MADRID (EP) — A team of thirty scientists has completed a nine-week expedition to study Zealandia, a submerged continent in the Pacific Ocean, which occupies an area comparable to India.
The expedition was organized aboard the research vessel JOIDES Resolution by the International Ocean Discovery Program (IODP), a collaboration involving scientists from 23 countries aimed at investigating Earth's history recorded in sediments and rocks beneath the seafloor.
Jamie Allan, director of the Ocean Sciences Division at the U.S. National Science Foundation, which supports the IODP, stated, "Zealandia, a long-lost sunken continent, is revealing its secrets from 60 million years ago through scientific ocean drilling."
Allan added, "This expedition provided insights into Earth’s history, ranging from the formation of mountain ranges in New Zealand to tectonic plate movements and changes in ocean circulation and global climate."
Earlier this year, Zealandia was confirmed as the seventh continent of Earth, but little is known about it due to its submersion over a kilometer below sea level.
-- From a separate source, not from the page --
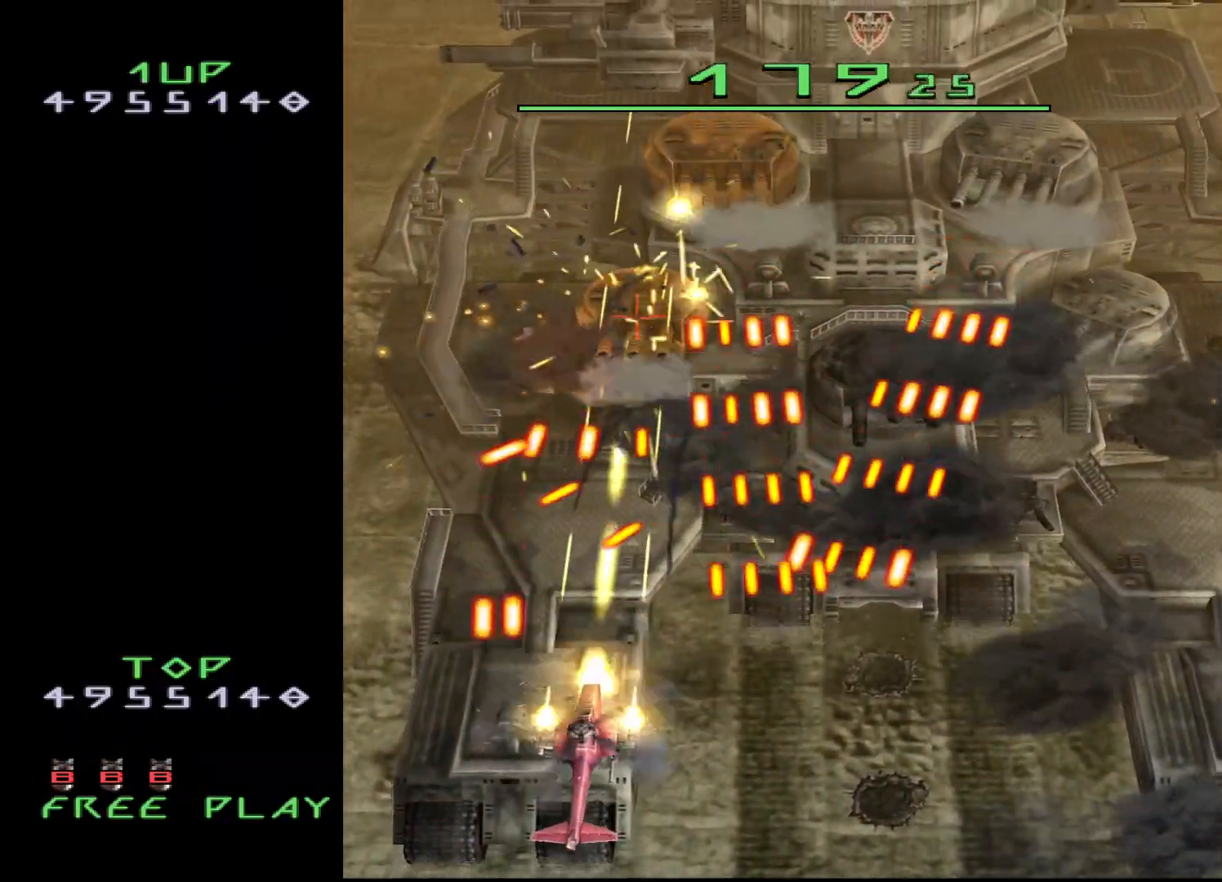
{"buttons": ["CROSS"], "events": [[17, "DPAD_DOWN", "up"], [333, "DPAD_DOWN", "down"], [433, "DPAD_DOWN", "up"]]}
The region has been sparsely surveyed and sampled until now.
The scientists drilled deeply into the seabed at six sites, reaching depths of over 1,250 meters, and collected 2,500 meters of sediment cores that record how Zealandia's geography, volcanism, and climate have changed over the past 70 million years.
According to chief expedition scientist Gerald Dickens from Rice University, significant fossil discoveries were made, indicating Zealandia was not always submerged as it is today. "Over 8,000 specimens were studied, and several hundred fossil species were identified," Dickens noted. "The discovery of microscopic shells from organisms that lived in warm, shallow seas, as well as spores and pollen from terrestrial plants, reveals that Zealandia's geography and climate were dramatically different in the past."
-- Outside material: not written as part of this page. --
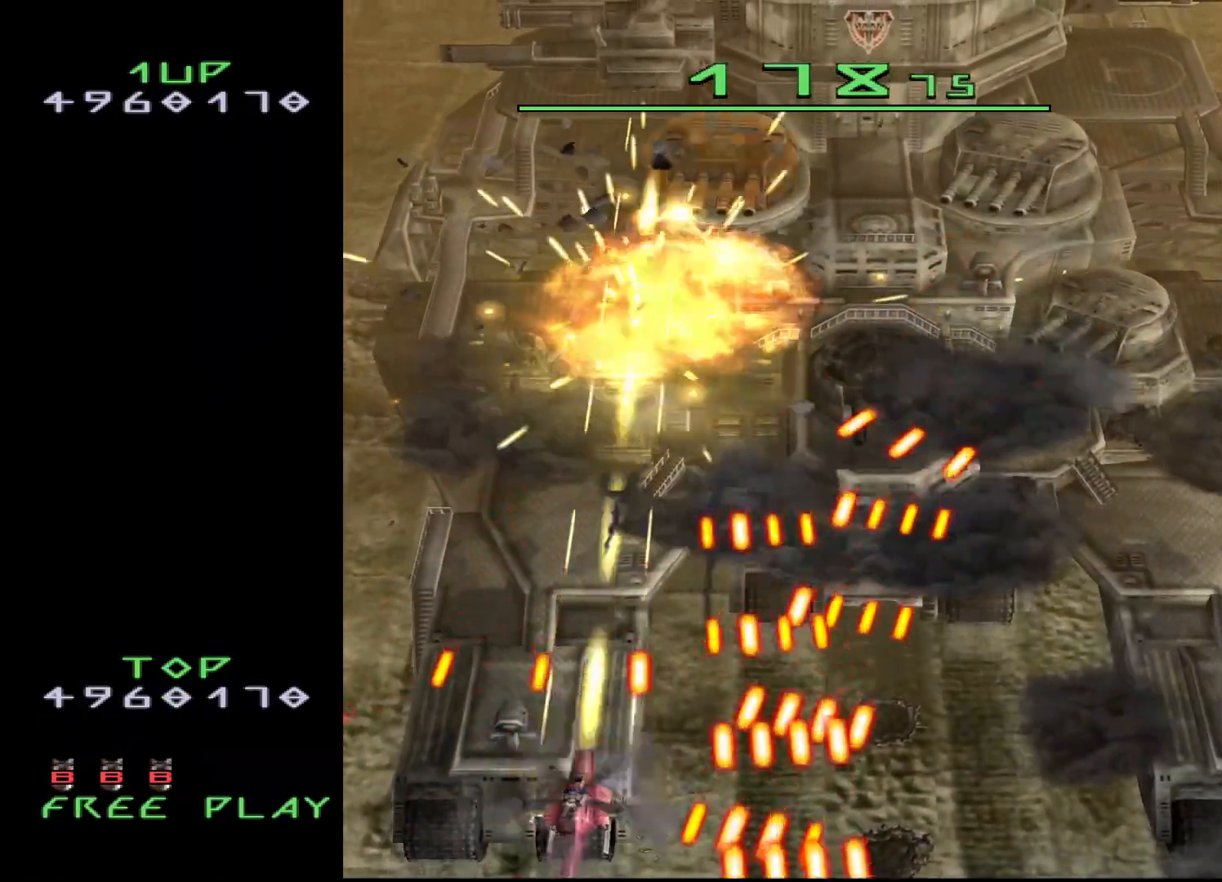
{"buttons": [], "events": [[217, "DPAD_LEFT", "down"], [350, "DPAD_LEFT", "up"], [450, "CROSS", "up"]]}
These new findings demonstrate that the formation of the Pacific Ring of Fire, an active marine zone along the Pacific Ocean's perimeter, approximately 40 to 50 million years ago, caused dramatic changes in ocean depth, volcanic activity, and altered the seabed of Zealandia, according to Dickens.
Rupert Sutherland, a scientist from Victoria University of Wellington in New Zealand, explained that researchers previously believed Zealandia was submerged when it separated from Australia and Antarctica about 80 million years ago. "That is probably accurate, but it is now clear that dramatic subsequent events shaped the continent we explored on this journey," Sutherland said. "The significant geographical changes throughout northern Zealandia, which is roughly the size of India, have implications for understanding how plants and animals dispersed and evolved in the South Pacific."
He added, "The discovery of past land and shallow seas now provides an explanation, and there were pathways for animals and plants to move."
Future studies of the sediment cores obtained during the expedition will focus on understanding how Earth's tectonic plates move and how the global climate system functions.